▸ **Extracted records**:
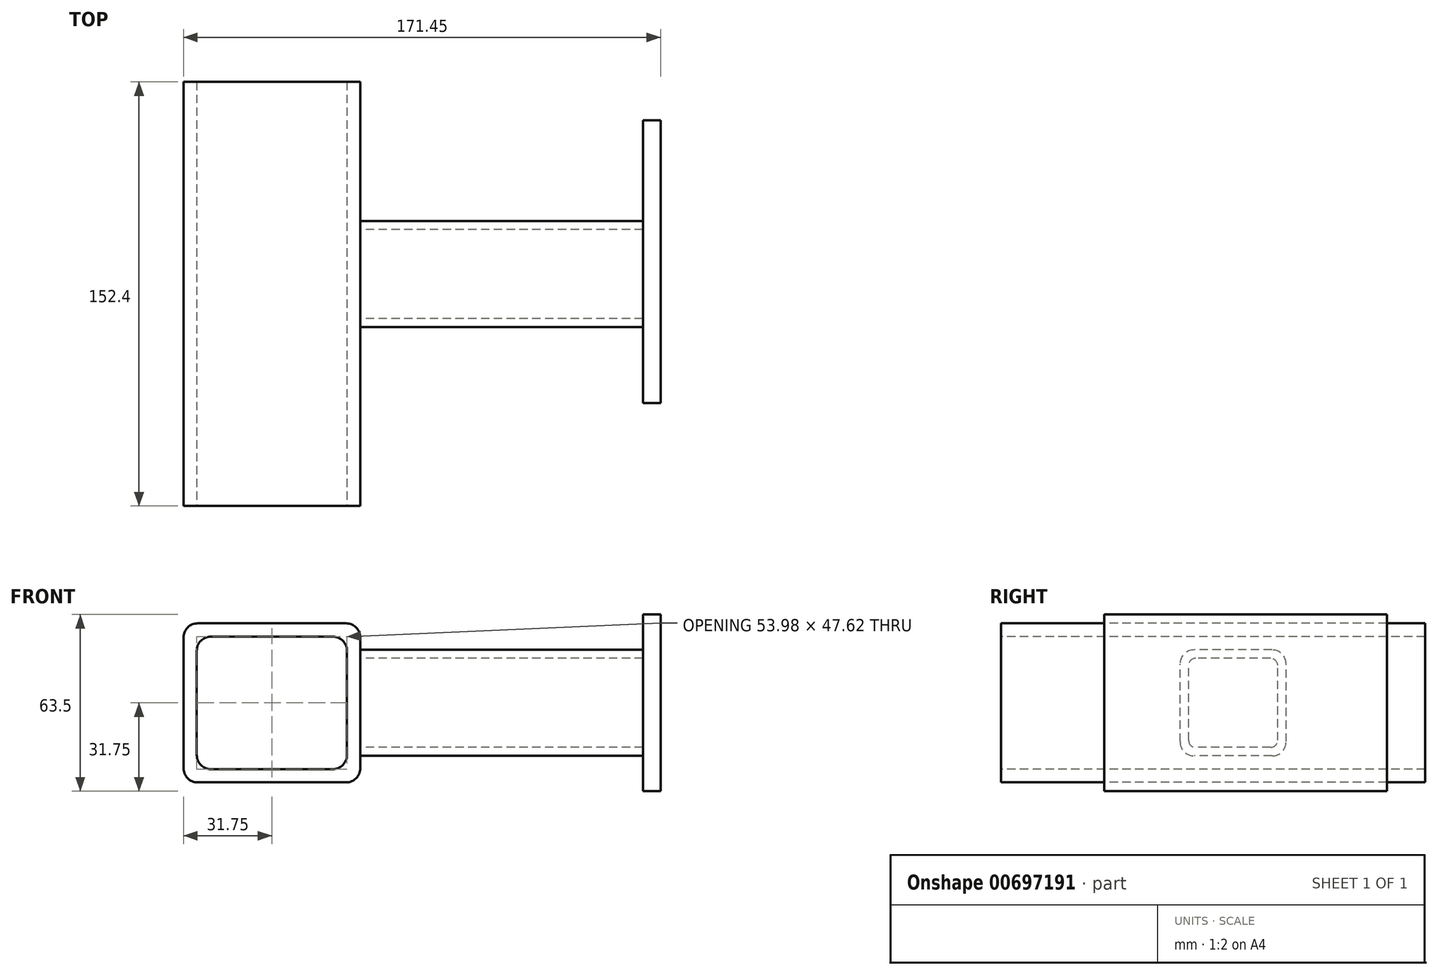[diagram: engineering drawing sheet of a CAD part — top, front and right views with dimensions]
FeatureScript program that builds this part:
annotation { "Feature Type Name" : "Feature", "Feature Type Description" : "" }
export const myFeature = defineFeature(function(context is Context, id is Id, definition is map)
    precondition{}
    {
        {
            var Q0;
            Q0=qCreatedBy(makeId("Front.planeOp"),FACE);
            var sketch = newSketch(context, id + "F0", { "sketchPlane" : qUnion([Q0])});
            skLineSegment(sketch, "E0.bottom", {"start": v(26.67, -28.57) * mm, "end": v(-26.67, -28.58) * mm});
            skLineSegment(sketch, "E0.top", {"start": v(26.67, 28.58) * mm, "end": v(-26.67, 28.57) * mm});
            skLineSegment(sketch, "E0.left", {"start": v(31.75, -23.5) * mm, "end": v(31.75, 23.5) * mm});
            skLineSegment(sketch, "E0.right", {"start": v(-31.75, -23.5) * mm, "end": v(-31.75, 23.5) * mm});
            skPoint(sketch, "E0.middle", {"position": v(0, 0) * mm});
            skLineSegment(sketch, "E1.0", {"start": v(21.9, 23.81) * mm, "end": v(-21.9, 23.81) * mm});
            skLineSegment(sketch, "E2.0", {"start": v(26.99, -18.73) * mm, "end": v(26.99, 18.73) * mm});
            skLineSegment(sketch, "E3.0", {"start": v(21.9, -23.81) * mm, "end": v(-21.9, -23.81) * mm});
            skLineSegment(sketch, "E4.0", {"start": v(-26.99, -18.73) * mm, "end": v(-26.99, 18.73) * mm});
            skPoint(sketch, "E5.visualSharp", {"position": v(-26.99, 23.81) * mm});
            skArc(sketch, "E5.filletArc", {"start": v(-21.9, 23.81) * mm, "mid": v(-25.5, 22.32) * mm, "end": v(-26.99, 18.73) * mm});
            skPoint(sketch, "E6.visualSharp", {"position": v(26.99, 23.81) * mm});
            skArc(sketch, "E6.filletArc", {"start": v(26.99, 18.73) * mm, "mid": v(25.5, 22.32) * mm, "end": v(21.9, 23.81) * mm});
            skPoint(sketch, "E7.visualSharp", {"position": v(26.99, -23.81) * mm});
            skArc(sketch, "E7.filletArc", {"start": v(21.9, -23.81) * mm, "mid": v(25.5, -22.32) * mm, "end": v(26.99, -18.73) * mm});
            skPoint(sketch, "E8.visualSharp", {"position": v(-26.99, -23.81) * mm});
            skArc(sketch, "E8.filletArc", {"start": v(-26.99, -18.73) * mm, "mid": v(-25.5, -22.32) * mm, "end": v(-21.9, -23.81) * mm});
            skPoint(sketch, "E9.visualSharp", {"position": v(-31.75, 28.57) * mm});
            skArc(sketch, "E9.filletArc", {"start": v(-26.67, 28.58) * mm, "mid": v(-30.26, 27.09) * mm, "end": v(-31.75, 23.5) * mm});
            skPoint(sketch, "E10.visualSharp", {"position": v(31.75, 28.58) * mm});
            skArc(sketch, "E10.filletArc", {"start": v(31.75, 23.5) * mm, "mid": v(30.26, 27.09) * mm, "end": v(26.67, 28.58) * mm});
            skPoint(sketch, "E11.visualSharp", {"position": v(-31.75, -28.58) * mm});
            skArc(sketch, "E11.filletArc", {"start": v(-31.75, -23.5) * mm, "mid": v(-30.26, -27.09) * mm, "end": v(-26.67, -28.58) * mm});
            skPoint(sketch, "E12.visualSharp", {"position": v(31.75, -28.57) * mm});
            skArc(sketch, "E12.filletArc", {"start": v(26.67, -28.57) * mm, "mid": v(30.26, -27.09) * mm, "end": v(31.75, -23.5) * mm});
            skSolve(sketch);
        }
        {
            var Q0;
            Q0=makeQuery(id+"F0.imprint","IMPRINT",FACE,{"disambiguationData":[TD([[makeQuery(id+"F0.imprint","IMPRINT",EDGE,{"derivedFrom":sQuery(id+"F0.wireOp",EDGE,"E0.bottom")}),-1.0]])]});
            extrude(context, id + "F1", {"entities" : qUnion([Q0]), "oppositeDirection" : true, "depth" : 152.4 * mm, "offsetDistance" : 25.4 * mm});
        }
        {
            var Q0;
            Q0=makeQuery(id+"F1.opExtrude","SWEPT_FACE",FACE,{"disambiguationData":[OSD([sQuery(id+"F0.wireOp",EDGE,"E0.left")])]});
            var sketch = newSketch(context, id + "F2", { "sketchPlane" : qUnion([Q0])});
            skLineSegment(sketch, "E13.bottom", {"start": v(97.37, -19.05) * mm, "end": v(69.43, -19.05) * mm});
            skLineSegment(sketch, "E13.top", {"start": v(97.37, 19.05) * mm, "end": v(69.43, 19.05) * mm});
            skLineSegment(sketch, "E13.left", {"start": v(102.45, -13.97) * mm, "end": v(102.45, 13.97) * mm});
            skLineSegment(sketch, "E13.right", {"start": v(64.35, -13.97) * mm, "end": v(64.35, 13.97) * mm});
            skPoint(sketch, "E13.middle", {"position": v(83.4, 0) * mm});
            skPoint(sketch, "E14.visualSharp", {"position": v(102.45, -19.05) * mm});
            skArc(sketch, "E14.filletArc", {"start": v(97.37, -19.05) * mm, "mid": v(100.96, -17.56) * mm, "end": v(102.45, -13.97) * mm});
            skPoint(sketch, "E15.visualSharp", {"position": v(102.45, 19.05) * mm});
            skArc(sketch, "E15.filletArc", {"start": v(102.45, 13.97) * mm, "mid": v(100.96, 17.56) * mm, "end": v(97.37, 19.05) * mm});
            skPoint(sketch, "E16.visualSharp", {"position": v(64.35, -19.05) * mm});
            skArc(sketch, "E16.filletArc", {"start": v(64.35, -13.97) * mm, "mid": v(65.83, -17.56) * mm, "end": v(69.43, -19.05) * mm});
            skPoint(sketch, "E17.visualSharp", {"position": v(64.35, 19.05) * mm});
            skArc(sketch, "E17.filletArc", {"start": v(69.43, 19.05) * mm, "mid": v(65.83, 17.56) * mm, "end": v(64.35, 13.97) * mm});
            skLineSegment(sketch, "E18.0", {"start": v(67.4, -13.46) * mm, "end": v(67.4, 13.46) * mm});
            skLineSegment(sketch, "E18.1", {"start": v(96.86, -16) * mm, "end": v(69.93, -16) * mm});
            skLineSegment(sketch, "E18.2", {"start": v(99.4, -13.46) * mm, "end": v(99.4, 13.46) * mm});
            skLineSegment(sketch, "E18.3", {"start": v(96.86, 16) * mm, "end": v(69.93, 16) * mm});
            skPoint(sketch, "E19.visualSharp", {"position": v(67.4, 16) * mm});
            skArc(sketch, "E19.filletArc", {"start": v(69.93, 16) * mm, "mid": v(68.14, 15.26) * mm, "end": v(67.4, 13.46) * mm});
            skPoint(sketch, "E20.visualSharp", {"position": v(99.4, 16) * mm});
            skArc(sketch, "E20.filletArc", {"start": v(99.4, 13.46) * mm, "mid": v(98.65, 15.26) * mm, "end": v(96.86, 16) * mm});
            skPoint(sketch, "E21.visualSharp", {"position": v(99.4, -16) * mm});
            skArc(sketch, "E21.filletArc", {"start": v(96.86, -16) * mm, "mid": v(98.65, -15.26) * mm, "end": v(99.4, -13.46) * mm});
            skPoint(sketch, "E22.visualSharp", {"position": v(67.4, -16) * mm});
            skArc(sketch, "E22.filletArc", {"start": v(67.4, -13.46) * mm, "mid": v(68.14, -15.26) * mm, "end": v(69.93, -16) * mm});
            skSolve(sketch);
        }
        {
            var Q0;
            Q0=makeQuery(id+"F2.imprint","IMPRINT",FACE,{"disambiguationData":[TD([[makeQuery(id+"F2.imprint","IMPRINT",EDGE,{"derivedFrom":sQuery(id+"F2.wireOp",EDGE,"E13.bottom")}),-1.0]])]});
            extrude(context, id + "F3", {"entities" : qUnion([Q0]), "operationType" : NewBodyOperationType.ADD, "depth" : 101.6 * mm, "offsetDistance" : 25.4 * mm});
        }
        {
            var Q0;
            Q0=makeQuery(id+"F3.opExtrude","CAP_FACE",FACE,{"disambiguationData":[OSD([sQuery(id+"F2.wireOp",EDGE,"E13.bottom"),sQuery(id+"F2.wireOp",EDGE,"E13.top"),sQuery(id+"F2.wireOp",EDGE,"E13.left"),sQuery(id+"F2.wireOp",EDGE,"E13.right"),sQuery(id+"F2.wireOp",EDGE,"E14.filletArc"),sQuery(id+"F2.wireOp",EDGE,"E15.filletArc"),sQuery(id+"F2.wireOp",EDGE,"E16.filletArc"),sQuery(id+"F2.wireOp",EDGE,"E17.filletArc"),sQuery(id+"F2.wireOp",EDGE,"E18.0"),sQuery(id+"F2.wireOp",EDGE,"E18.1"),sQuery(id+"F2.wireOp",EDGE,"E18.2"),sQuery(id+"F2.wireOp",EDGE,"E18.3"),sQuery(id+"F2.wireOp",EDGE,"E19.filletArc"),sQuery(id+"F2.wireOp",EDGE,"E20.filletArc"),sQuery(id+"F2.wireOp",EDGE,"E21.filletArc"),sQuery(id+"F2.wireOp",EDGE,"E22.filletArc")])],"isStart":false});
            var sketch = newSketch(context, id + "F4", { "sketchPlane" : qUnion([Q0])});
            skLineSegment(sketch, "E23.bottom", {"start": v(138.63, -31.75) * mm, "end": v(37.03, -31.75) * mm});
            skLineSegment(sketch, "E23.top", {"start": v(138.63, 31.75) * mm, "end": v(37.03, 31.75) * mm});
            skLineSegment(sketch, "E23.left", {"start": v(138.63, -31.75) * mm, "end": v(138.63, 31.75) * mm});
            skLineSegment(sketch, "E23.right", {"start": v(37.03, -31.75) * mm, "end": v(37.03, 31.75) * mm});
            skPoint(sketch, "E23.middle", {"position": v(87.83, 0) * mm});
            skSolve(sketch);
        }
        {
            var Q0;
            Q0=makeQuery(id+"F4.imprint","IMPRINT",FACE,{"disambiguationData":[TD([[makeQuery(id+"F4.imprint","IMPRINT",EDGE,{"derivedFrom":sQuery(id+"F4.wireOp",EDGE,"E23.bottom")}),-1.0]])]});
            var sketch = newSketch(context, id + "F5", { "sketchPlane" : qUnion([Q0])});
            skSolve(sketch);
        }
        {
            var Q0;
            Q0=makeQuery(id+"F4.imprint","IMPRINT",FACE,{"disambiguationData":[TD([[makeQuery(id+"F4.imprint","IMPRINT",EDGE,{"derivedFrom":makeQuery(id+"F3.opExtrude","CAP_EDGE",EDGE,{"disambiguationData":[OSD([sQuery(id+"F2.wireOp",EDGE,"E18.0")])],"isStart":false})}),-1.0]])]});
            var Q1;
            Q1=makeQuery(id+"F4.imprint","IMPRINT",FACE,{"disambiguationData":[TD([[makeQuery(id+"F4.imprint","IMPRINT",EDGE,{"derivedFrom":makeQuery(id+"F3.opExtrude","CAP_EDGE",EDGE,{"disambiguationData":[OSD([sQuery(id+"F2.wireOp",EDGE,"E13.bottom")])],"isStart":false})}),-1.0]])]});
            var Q2;
            Q2=makeQuery(id+"F5.imprint","IMPRINT",FACE,{"disambiguationData":[TD([[makeQuery(id+"F5.imprint","IMPRINT",EDGE,{"derivedFrom":makeQuery(id+"F4.imprint","IMPRINT",EDGE,{"derivedFrom":sQuery(id+"F4.wireOp",EDGE,"E23.bottom")})}),-1.0]])]});
            extrude(context, id + "F6", {"entities" : qUnion([Q0, Q1, Q2]), "operationType" : NewBodyOperationType.ADD, "depth" : 6.35 * mm, "offsetDistance" : 25.4 * mm});
        }
    });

▸ **Exercise objective**: Render the data above, from its start through the line containing "v(-26.67, 28.57) *", as a JSON list of strings with one string per line and blank lines omitted. Leave the pictures out of the list.

▸ **Complete response**:
[
  "[diagram: engineering drawing sheet of a CAD part — top, front and right views with dimensions]",
  "FeatureScript program that builds this part:",
  "annotation { \"Feature Type Name\" : \"Feature\", \"Feature Type Description\" : \"\" }",
  "export const myFeature = defineFeature(function(context is Context, id is Id, definition is map)",
  "    precondition{}",
  "    {",
  "        {",
  "            var Q0;",
  "            Q0=qCreatedBy(makeId(\"Front.planeOp\"),FACE);",
  "            var sketch = newSketch(context, id + \"F0\", { \"sketchPlane\" : qUnion([Q0])});",
  "            skLineSegment(sketch, \"E0.bottom\", {\"start\": v(26.67, -28.57) * mm, \"end\": v(-26.67, -28.58) * mm});",
  "            skLineSegment(sketch, \"E0.top\", {\"start\": v(26.67, 28.58) * mm, \"end\": v(-26.67, 28.57) * mm});"
]